**TASK PROMPT:** Write out every line of the records below, keeping each word, letter and punctuation mark unchanged.
········
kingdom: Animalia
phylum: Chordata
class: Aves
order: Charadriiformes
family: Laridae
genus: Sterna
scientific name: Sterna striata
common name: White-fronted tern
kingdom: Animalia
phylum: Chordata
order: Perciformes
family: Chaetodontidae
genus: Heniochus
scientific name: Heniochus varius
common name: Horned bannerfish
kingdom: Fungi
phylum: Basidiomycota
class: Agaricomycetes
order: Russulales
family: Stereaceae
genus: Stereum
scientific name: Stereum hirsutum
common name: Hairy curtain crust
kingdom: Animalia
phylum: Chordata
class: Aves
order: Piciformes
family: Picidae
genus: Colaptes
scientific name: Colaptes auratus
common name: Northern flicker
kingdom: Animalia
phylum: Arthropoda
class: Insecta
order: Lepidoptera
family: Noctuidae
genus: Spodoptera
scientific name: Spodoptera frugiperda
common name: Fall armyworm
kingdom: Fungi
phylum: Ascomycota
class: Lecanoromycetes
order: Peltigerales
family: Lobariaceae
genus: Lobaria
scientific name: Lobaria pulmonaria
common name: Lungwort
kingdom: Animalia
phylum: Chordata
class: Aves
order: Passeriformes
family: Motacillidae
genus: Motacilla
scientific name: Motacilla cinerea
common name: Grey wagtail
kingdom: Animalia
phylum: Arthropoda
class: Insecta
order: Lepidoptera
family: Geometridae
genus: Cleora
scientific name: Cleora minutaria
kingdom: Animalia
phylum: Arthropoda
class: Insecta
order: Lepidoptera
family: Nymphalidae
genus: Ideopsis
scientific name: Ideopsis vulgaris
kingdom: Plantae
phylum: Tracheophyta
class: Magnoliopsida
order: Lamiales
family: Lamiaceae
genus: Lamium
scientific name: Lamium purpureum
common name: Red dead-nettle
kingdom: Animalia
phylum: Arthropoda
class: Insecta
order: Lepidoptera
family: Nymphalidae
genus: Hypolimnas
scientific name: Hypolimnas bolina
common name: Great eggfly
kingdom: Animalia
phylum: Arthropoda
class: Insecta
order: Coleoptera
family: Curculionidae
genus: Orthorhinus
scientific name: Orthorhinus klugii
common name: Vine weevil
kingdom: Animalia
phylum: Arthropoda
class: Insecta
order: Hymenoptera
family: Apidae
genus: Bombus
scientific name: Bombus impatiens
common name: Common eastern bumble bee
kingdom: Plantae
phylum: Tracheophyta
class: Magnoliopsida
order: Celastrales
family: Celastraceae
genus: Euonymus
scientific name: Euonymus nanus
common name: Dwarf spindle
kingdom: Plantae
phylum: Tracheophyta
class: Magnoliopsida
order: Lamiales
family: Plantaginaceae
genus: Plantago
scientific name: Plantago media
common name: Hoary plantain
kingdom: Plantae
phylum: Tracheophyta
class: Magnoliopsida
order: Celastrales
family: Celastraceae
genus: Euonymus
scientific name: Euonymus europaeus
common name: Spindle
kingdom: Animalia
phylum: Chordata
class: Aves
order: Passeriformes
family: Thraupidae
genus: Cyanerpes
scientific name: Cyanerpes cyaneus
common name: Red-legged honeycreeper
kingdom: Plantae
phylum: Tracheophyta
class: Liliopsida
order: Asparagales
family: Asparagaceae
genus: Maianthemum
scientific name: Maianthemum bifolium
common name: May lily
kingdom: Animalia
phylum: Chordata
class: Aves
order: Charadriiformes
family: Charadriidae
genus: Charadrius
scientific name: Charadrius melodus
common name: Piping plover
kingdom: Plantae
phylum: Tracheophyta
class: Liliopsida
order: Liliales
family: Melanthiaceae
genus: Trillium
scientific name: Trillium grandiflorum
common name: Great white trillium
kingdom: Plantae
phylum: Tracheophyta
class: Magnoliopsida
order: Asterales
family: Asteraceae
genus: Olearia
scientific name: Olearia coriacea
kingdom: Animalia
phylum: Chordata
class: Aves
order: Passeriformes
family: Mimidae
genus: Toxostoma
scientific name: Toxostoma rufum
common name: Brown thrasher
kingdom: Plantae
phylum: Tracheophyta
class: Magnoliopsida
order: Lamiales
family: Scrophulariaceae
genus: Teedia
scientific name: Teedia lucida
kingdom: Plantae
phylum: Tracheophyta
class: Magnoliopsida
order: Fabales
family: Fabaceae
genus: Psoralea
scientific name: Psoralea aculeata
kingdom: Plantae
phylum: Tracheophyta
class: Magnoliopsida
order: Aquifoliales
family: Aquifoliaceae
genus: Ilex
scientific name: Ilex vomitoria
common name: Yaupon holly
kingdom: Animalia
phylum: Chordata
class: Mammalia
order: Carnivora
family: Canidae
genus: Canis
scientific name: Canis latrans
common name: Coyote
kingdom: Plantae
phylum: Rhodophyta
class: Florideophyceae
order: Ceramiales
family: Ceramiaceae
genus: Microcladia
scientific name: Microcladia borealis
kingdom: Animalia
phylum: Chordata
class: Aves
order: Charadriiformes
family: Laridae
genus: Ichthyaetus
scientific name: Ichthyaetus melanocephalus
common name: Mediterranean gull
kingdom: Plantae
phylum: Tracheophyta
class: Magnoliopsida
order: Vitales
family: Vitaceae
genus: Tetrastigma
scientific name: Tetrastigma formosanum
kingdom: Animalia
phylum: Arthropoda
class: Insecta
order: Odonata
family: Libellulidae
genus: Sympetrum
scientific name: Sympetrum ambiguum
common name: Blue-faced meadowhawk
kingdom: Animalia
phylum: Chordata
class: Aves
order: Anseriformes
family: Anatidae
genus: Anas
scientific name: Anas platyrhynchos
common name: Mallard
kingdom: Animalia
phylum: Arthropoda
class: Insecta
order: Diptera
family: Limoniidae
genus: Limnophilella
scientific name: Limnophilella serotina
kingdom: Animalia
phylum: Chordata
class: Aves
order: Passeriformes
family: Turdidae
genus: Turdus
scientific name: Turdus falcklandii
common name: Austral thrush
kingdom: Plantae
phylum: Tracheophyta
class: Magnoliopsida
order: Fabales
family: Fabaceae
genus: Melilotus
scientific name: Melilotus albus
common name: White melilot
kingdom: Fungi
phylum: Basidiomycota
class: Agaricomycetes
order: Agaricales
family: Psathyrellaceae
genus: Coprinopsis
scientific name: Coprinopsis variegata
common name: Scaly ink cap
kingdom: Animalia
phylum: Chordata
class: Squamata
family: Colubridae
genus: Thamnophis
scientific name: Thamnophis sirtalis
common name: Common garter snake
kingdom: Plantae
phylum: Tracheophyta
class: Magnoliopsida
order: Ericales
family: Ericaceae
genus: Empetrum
········
**SOLUTION TO THIS TASK:**
kingdom: Animalia
phylum: Chordata
class: Aves
order: Charadriiformes
family: Laridae
genus: Sterna
scientific name: Sterna striata
common name: White-fronted tern
kingdom: Animalia
phylum: Chordata
order: Perciformes
family: Chaetodontidae
genus: Heniochus
scientific name: Heniochus varius
common name: Horned bannerfish
kingdom: Fungi
phylum: Basidiomycota
class: Agaricomycetes
order: Russulales
family: Stereaceae
genus: Stereum
scientific name: Stereum hirsutum
common name: Hairy curtain crust
kingdom: Animalia
phylum: Chordata
class: Aves
order: Piciformes
family: Picidae
genus: Colaptes
scientific name: Colaptes auratus
common name: Northern flicker
kingdom: Animalia
phylum: Arthropoda
class: Insecta
order: Lepidoptera
family: Noctuidae
genus: Spodoptera
scientific name: Spodoptera frugiperda
common name: Fall armyworm
kingdom: Fungi
phylum: Ascomycota
class: Lecanoromycetes
order: Peltigerales
family: Lobariaceae
genus: Lobaria
scientific name: Lobaria pulmonaria
common name: Lungwort
kingdom: Animalia
phylum: Chordata
class: Aves
order: Passeriformes
family: Motacillidae
genus: Motacilla
scientific name: Motacilla cinerea
common name: Grey wagtail
kingdom: Animalia
phylum: Arthropoda
class: Insecta
order: Lepidoptera
family: Geometridae
genus: Cleora
scientific name: Cleora minutaria
kingdom: Animalia
phylum: Arthropoda
class: Insecta
order: Lepidoptera
family: Nymphalidae
genus: Ideopsis
scientific name: Ideopsis vulgaris
kingdom: Plantae
phylum: Tracheophyta
class: Magnoliopsida
order: Lamiales
family: Lamiaceae
genus: Lamium
scientific name: Lamium purpureum
common name: Red dead-nettle
kingdom: Animalia
phylum: Arthropoda
class: Insecta
order: Lepidoptera
family: Nymphalidae
genus: Hypolimnas
scientific name: Hypolimnas bolina
common name: Great eggfly
kingdom: Animalia
phylum: Arthropoda
class: Insecta
order: Coleoptera
family: Curculionidae
genus: Orthorhinus
scientific name: Orthorhinus klugii
common name: Vine weevil
kingdom: Animalia
phylum: Arthropoda
class: Insecta
order: Hymenoptera
family: Apidae
genus: Bombus
scientific name: Bombus impatiens
common name: Common eastern bumble bee
kingdom: Plantae
phylum: Tracheophyta
class: Magnoliopsida
order: Celastrales
family: Celastraceae
genus: Euonymus
scientific name: Euonymus nanus
common name: Dwarf spindle
kingdom: Plantae
phylum: Tracheophyta
class: Magnoliopsida
order: Lamiales
family: Plantaginaceae
genus: Plantago
scientific name: Plantago media
common name: Hoary plantain
kingdom: Plantae
phylum: Tracheophyta
class: Magnoliopsida
order: Celastrales
family: Celastraceae
genus: Euonymus
scientific name: Euonymus europaeus
common name: Spindle
kingdom: Animalia
phylum: Chordata
class: Aves
order: Passeriformes
family: Thraupidae
genus: Cyanerpes
scientific name: Cyanerpes cyaneus
common name: Red-legged honeycreeper
kingdom: Plantae
phylum: Tracheophyta
class: Liliopsida
order: Asparagales
family: Asparagaceae
genus: Maianthemum
scientific name: Maianthemum bifolium
common name: May lily
kingdom: Animalia
phylum: Chordata
class: Aves
order: Charadriiformes
family: Charadriidae
genus: Charadrius
scientific name: Charadrius melodus
common name: Piping plover
kingdom: Plantae
phylum: Tracheophyta
class: Liliopsida
order: Liliales
family: Melanthiaceae
genus: Trillium
scientific name: Trillium grandiflorum
common name: Great white trillium
kingdom: Plantae
phylum: Tracheophyta
class: Magnoliopsida
order: Asterales
family: Asteraceae
genus: Olearia
scientific name: Olearia coriacea
kingdom: Animalia
phylum: Chordata
class: Aves
order: Passeriformes
family: Mimidae
genus: Toxostoma
scientific name: Toxostoma rufum
common name: Brown thrasher
kingdom: Plantae
phylum: Tracheophyta
class: Magnoliopsida
order: Lamiales
family: Scrophulariaceae
genus: Teedia
scientific name: Teedia lucida
kingdom: Plantae
phylum: Tracheophyta
class: Magnoliopsida
order: Fabales
family: Fabaceae
genus: Psoralea
scientific name: Psoralea aculeata
kingdom: Plantae
phylum: Tracheophyta
class: Magnoliopsida
order: Aquifoliales
family: Aquifoliaceae
genus: Ilex
scientific name: Ilex vomitoria
common name: Yaupon holly
kingdom: Animalia
phylum: Chordata
class: Mammalia
order: Carnivora
family: Canidae
genus: Canis
scientific name: Canis latrans
common name: Coyote
kingdom: Plantae
phylum: Rhodophyta
class: Florideophyceae
order: Ceramiales
family: Ceramiaceae
genus: Microcladia
scientific name: Microcladia borealis
kingdom: Animalia
phylum: Chordata
class: Aves
order: Charadriiformes
family: Laridae
genus: Ichthyaetus
scientific name: Ichthyaetus melanocephalus
common name: Mediterranean gull
kingdom: Plantae
phylum: Tracheophyta
class: Magnoliopsida
order: Vitales
family: Vitaceae
genus: Tetrastigma
scientific name: Tetrastigma formosanum
kingdom: Animalia
phylum: Arthropoda
class: Insecta
order: Odonata
family: Libellulidae
genus: Sympetrum
scientific name: Sympetrum ambiguum
common name: Blue-faced meadowhawk
kingdom: Animalia
phylum: Chordata
class: Aves
order: Anseriformes
family: Anatidae
genus: Anas
scientific name: Anas platyrhynchos
common name: Mallard
kingdom: Animalia
phylum: Arthropoda
class: Insecta
order: Diptera
family: Limoniidae
genus: Limnophilella
scientific name: Limnophilella serotina
kingdom: Animalia
phylum: Chordata
class: Aves
order: Passeriformes
family: Turdidae
genus: Turdus
scientific name: Turdus falcklandii
common name: Austral thrush
kingdom: Plantae
phylum: Tracheophyta
class: Magnoliopsida
order: Fabales
family: Fabaceae
genus: Melilotus
scientific name: Melilotus albus
common name: White melilot
kingdom: Fungi
phylum: Basidiomycota
class: Agaricomycetes
order: Agaricales
family: Psathyrellaceae
genus: Coprinopsis
scientific name: Coprinopsis variegata
common name: Scaly ink cap
kingdom: Animalia
phylum: Chordata
class: Squamata
family: Colubridae
genus: Thamnophis
scientific name: Thamnophis sirtalis
common name: Common garter snake
kingdom: Plantae
phylum: Tracheophyta
class: Magnoliopsida
order: Ericales
family: Ericaceae
genus: Empetrum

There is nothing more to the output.